### YOUR INSTRUCTIONS
Each line starting at the one that contains "ision and practice in year 11." and ending at the one that contains "childhood to a degree that evokes a subtle" must be returned exactly, and the rest of the listing is left out.

BEGIN

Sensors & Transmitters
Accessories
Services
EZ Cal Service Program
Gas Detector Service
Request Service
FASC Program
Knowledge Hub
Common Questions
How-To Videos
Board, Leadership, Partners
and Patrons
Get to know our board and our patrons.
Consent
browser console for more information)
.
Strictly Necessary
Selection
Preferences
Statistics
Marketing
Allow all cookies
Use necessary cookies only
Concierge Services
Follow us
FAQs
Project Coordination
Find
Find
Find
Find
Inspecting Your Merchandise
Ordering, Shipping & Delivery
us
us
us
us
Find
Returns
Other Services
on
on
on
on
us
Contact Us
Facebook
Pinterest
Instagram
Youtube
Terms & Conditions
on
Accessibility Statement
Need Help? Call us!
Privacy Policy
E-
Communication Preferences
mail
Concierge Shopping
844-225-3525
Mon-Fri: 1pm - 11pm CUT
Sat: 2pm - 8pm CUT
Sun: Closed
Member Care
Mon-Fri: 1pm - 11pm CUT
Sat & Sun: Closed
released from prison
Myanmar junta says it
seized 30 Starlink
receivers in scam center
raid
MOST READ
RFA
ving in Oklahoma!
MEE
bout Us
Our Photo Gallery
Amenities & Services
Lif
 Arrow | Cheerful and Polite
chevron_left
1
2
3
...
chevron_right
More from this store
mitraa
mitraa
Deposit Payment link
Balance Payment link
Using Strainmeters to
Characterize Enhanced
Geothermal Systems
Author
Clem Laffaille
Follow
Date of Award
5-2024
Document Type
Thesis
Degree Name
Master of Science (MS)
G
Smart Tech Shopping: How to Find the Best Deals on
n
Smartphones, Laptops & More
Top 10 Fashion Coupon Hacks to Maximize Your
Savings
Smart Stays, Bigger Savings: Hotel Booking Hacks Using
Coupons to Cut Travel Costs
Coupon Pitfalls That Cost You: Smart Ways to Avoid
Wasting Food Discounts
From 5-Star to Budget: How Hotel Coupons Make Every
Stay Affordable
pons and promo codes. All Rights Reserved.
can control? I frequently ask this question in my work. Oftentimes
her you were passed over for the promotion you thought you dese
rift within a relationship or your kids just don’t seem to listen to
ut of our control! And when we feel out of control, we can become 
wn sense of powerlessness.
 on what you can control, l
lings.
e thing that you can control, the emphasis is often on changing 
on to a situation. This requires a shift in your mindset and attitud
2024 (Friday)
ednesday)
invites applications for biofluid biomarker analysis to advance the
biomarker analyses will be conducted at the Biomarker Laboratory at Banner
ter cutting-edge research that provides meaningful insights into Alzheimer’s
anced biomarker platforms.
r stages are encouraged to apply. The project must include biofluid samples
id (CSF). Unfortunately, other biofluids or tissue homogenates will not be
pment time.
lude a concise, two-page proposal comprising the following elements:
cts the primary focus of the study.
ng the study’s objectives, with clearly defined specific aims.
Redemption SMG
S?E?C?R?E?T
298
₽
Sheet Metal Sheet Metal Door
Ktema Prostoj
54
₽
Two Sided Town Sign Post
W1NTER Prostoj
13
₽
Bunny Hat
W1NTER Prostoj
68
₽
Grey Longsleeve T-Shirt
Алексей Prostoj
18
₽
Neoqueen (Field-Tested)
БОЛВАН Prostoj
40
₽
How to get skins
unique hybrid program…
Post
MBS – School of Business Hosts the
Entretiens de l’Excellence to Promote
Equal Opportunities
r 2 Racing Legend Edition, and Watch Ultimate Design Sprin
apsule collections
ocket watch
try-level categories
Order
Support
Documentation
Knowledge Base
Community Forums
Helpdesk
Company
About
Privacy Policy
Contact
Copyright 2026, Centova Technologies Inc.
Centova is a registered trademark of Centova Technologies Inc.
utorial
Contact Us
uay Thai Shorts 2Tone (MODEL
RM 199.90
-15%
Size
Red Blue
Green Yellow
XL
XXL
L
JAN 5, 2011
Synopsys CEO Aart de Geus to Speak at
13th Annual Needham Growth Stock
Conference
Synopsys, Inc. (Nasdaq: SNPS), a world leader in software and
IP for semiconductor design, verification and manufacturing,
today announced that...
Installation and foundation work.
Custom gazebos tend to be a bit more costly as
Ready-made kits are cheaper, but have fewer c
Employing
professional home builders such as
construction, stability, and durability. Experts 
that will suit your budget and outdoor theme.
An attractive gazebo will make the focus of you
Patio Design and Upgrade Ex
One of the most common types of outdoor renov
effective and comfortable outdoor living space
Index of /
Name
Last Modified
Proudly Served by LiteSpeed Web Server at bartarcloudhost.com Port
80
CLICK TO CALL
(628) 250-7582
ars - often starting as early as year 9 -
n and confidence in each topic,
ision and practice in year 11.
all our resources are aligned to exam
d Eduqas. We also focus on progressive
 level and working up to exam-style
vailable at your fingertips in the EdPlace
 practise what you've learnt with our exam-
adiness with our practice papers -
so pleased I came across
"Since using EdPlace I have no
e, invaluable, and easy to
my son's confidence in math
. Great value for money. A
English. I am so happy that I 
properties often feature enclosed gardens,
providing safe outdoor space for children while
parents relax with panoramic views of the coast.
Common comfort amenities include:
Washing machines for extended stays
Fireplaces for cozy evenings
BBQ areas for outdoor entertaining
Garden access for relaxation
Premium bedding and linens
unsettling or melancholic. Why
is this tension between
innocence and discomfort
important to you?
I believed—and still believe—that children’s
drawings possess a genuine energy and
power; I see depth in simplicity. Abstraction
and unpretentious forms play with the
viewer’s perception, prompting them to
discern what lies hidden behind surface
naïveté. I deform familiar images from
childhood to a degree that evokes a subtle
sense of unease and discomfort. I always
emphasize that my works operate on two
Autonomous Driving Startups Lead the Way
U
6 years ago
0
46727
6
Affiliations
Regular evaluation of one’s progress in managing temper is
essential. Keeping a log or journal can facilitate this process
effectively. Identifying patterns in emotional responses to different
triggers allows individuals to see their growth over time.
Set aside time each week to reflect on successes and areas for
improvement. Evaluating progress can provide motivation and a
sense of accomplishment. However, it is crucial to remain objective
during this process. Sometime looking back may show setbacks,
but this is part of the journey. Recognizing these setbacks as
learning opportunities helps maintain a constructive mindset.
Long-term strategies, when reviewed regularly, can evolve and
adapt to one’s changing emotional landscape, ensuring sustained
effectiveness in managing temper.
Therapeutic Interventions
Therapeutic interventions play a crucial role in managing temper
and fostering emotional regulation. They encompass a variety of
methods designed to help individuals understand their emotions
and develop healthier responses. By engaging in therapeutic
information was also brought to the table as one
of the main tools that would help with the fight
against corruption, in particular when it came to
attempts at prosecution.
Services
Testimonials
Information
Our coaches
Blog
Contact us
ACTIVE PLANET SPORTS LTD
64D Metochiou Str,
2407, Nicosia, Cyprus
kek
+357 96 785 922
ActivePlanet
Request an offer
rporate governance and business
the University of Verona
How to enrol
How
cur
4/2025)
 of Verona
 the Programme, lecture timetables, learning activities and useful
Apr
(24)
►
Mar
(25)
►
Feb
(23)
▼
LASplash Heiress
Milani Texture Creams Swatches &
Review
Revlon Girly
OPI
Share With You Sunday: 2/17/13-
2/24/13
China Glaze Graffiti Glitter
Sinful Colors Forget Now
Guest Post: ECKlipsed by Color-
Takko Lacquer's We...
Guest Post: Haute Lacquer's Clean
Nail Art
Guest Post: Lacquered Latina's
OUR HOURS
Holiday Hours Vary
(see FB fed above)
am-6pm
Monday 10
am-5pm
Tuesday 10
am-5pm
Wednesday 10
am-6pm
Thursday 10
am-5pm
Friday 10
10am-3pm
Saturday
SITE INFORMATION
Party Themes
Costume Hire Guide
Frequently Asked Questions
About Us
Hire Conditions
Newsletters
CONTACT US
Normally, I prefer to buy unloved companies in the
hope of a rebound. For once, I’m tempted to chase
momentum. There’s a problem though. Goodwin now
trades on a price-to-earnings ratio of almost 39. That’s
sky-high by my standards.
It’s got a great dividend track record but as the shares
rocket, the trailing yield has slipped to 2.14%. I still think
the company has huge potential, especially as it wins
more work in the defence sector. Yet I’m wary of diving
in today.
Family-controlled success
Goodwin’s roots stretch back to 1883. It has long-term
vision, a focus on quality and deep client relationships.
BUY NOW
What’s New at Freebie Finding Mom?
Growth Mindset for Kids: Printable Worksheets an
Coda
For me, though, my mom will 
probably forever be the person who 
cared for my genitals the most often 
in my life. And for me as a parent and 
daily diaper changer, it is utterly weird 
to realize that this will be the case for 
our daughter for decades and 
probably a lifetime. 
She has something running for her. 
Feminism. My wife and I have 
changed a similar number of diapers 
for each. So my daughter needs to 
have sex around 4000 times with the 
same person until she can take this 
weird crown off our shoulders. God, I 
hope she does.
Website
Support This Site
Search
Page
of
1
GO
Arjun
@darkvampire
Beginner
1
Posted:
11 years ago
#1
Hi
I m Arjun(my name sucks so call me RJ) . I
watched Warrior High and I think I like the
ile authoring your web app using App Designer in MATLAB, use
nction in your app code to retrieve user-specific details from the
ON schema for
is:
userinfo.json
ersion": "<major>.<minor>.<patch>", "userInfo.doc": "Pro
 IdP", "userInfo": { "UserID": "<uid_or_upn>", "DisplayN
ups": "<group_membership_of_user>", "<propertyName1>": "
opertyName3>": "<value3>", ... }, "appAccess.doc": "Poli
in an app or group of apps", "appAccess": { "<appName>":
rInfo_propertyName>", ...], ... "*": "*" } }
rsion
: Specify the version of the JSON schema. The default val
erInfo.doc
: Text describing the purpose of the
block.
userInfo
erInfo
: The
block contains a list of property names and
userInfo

END

### PROBLEM SOLUTION
ision and practice in year 11.
all our resources are aligned to exam
d Eduqas. We also focus on progressive
 level and working up to exam-style
vailable at your fingertips in the EdPlace
 practise what you've learnt with our exam-
adiness with our practice papers -
so pleased I came across
"Since using EdPlace I have no
e, invaluable, and easy to
my son's confidence in math
. Great value for money. A
English. I am so happy that I 
properties often feature enclosed gardens,
providing safe outdoor space for children while
parents relax with panoramic views of the coast.
Common comfort amenities include:
Washing machines for extended stays
Fireplaces for cozy evenings
BBQ areas for outdoor entertaining
Garden access for relaxation
Premium bedding and linens
unsettling or melancholic. Why
is this tension between
innocence and discomfort
important to you?
I believed—and still believe—that children’s
drawings possess a genuine energy and
power; I see depth in simplicity. Abstraction
and unpretentious forms play with the
viewer’s perception, prompting them to
discern what lies hidden behind surface
naïveté. I deform familiar images from
childhood to a degree that evokes a subtle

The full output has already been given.